Problem with OrderedDict - progress report

Chris Angelico rosuav at gmail.com
Fri Jun 1 20:17:20 EDT 2018


On Sat, Jun 2, 2018 at 9:10 AM, Gregory Ewing
<greg.ewing at canterbury.ac.nz> wrote:
> Chris Angelico wrote:
>>
>> if you 'break' immediately after a mutation, that isn't
>> continuing to iterate. Even though you're inside the loop, there's no
>> further action taken to process the loop, and no problem.
>
>
> Yes, but you're also not calling next() again, so no
> exception would be triggered.
>
> My point is that I don't see a justification for treating
> the last next() call (the one that notices you've reached
> the end and raises StopIteration) any differently from
> the others.
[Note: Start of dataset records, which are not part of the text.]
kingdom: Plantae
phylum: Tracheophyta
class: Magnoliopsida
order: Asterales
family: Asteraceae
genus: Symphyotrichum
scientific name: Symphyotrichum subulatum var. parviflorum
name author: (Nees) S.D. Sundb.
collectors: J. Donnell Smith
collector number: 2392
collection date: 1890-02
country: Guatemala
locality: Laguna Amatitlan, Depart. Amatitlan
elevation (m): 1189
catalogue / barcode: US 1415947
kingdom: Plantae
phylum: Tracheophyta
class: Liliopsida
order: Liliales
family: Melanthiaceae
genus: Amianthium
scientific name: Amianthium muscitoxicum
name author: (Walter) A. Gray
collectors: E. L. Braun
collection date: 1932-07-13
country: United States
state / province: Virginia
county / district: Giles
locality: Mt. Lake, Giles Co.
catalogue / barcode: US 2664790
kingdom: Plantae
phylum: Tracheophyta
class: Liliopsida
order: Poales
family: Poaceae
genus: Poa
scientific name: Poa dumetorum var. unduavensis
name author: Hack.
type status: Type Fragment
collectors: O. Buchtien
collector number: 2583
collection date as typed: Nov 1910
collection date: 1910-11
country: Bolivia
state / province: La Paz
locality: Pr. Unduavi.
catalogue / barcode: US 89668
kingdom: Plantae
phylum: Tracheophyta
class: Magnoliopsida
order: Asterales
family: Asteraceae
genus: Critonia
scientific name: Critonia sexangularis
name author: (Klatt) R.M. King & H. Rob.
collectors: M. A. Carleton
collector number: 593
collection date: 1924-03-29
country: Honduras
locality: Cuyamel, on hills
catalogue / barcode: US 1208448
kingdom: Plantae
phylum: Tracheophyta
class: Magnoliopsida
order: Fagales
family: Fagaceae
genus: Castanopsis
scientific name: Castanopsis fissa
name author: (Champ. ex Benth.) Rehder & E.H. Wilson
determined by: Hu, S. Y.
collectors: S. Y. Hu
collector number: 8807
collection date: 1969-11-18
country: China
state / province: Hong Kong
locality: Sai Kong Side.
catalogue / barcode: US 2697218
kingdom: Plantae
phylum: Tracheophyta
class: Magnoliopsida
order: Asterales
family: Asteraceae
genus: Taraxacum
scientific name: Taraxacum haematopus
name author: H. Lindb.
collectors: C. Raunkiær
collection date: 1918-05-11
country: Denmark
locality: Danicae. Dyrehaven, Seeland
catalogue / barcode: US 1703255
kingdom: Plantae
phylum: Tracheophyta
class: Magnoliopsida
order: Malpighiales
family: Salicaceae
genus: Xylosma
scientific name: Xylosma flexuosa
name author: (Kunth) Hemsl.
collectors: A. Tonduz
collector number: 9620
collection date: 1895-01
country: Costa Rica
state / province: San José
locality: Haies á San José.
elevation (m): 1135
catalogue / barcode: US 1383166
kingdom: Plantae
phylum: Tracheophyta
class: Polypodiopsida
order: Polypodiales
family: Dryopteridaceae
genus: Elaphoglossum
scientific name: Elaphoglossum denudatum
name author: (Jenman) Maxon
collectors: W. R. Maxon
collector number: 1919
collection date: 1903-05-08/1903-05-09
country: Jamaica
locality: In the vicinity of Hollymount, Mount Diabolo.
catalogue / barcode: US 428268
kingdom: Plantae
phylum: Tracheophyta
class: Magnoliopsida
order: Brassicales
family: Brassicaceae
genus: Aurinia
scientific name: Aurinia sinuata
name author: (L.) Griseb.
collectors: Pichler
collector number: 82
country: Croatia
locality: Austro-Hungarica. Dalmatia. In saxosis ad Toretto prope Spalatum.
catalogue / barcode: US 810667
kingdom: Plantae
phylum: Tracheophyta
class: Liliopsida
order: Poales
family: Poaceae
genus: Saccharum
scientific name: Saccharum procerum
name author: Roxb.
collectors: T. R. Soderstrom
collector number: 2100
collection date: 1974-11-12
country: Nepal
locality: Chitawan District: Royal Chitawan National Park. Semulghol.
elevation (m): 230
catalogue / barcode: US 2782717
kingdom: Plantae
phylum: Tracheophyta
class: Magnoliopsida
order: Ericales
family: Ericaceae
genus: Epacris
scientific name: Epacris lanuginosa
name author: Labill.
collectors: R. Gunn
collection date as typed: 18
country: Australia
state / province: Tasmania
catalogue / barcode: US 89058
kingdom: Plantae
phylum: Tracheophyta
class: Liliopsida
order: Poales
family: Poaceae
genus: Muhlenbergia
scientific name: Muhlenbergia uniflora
It seems like either a bug or a misfeature
> to me.
>

I'm guessing it's pure chance, and that certain types of mutation
would still trigger the exception.

A bit of background: These exceptions exist to prevent interpreter
crashes. I believe originally you'd only get an exception if the
mutation triggered a dictionary resize; in other words, if NOT giving
an exception would have actually segfaulted the interpreter right then
and there. (I'm talking CPython here, obviously. No idea what other
Pythons did at the time.) It's more consistent now; but it looks like
you may have come across a residual inconsistency. ISTM it would
indeed be more logical to raise for this situation too.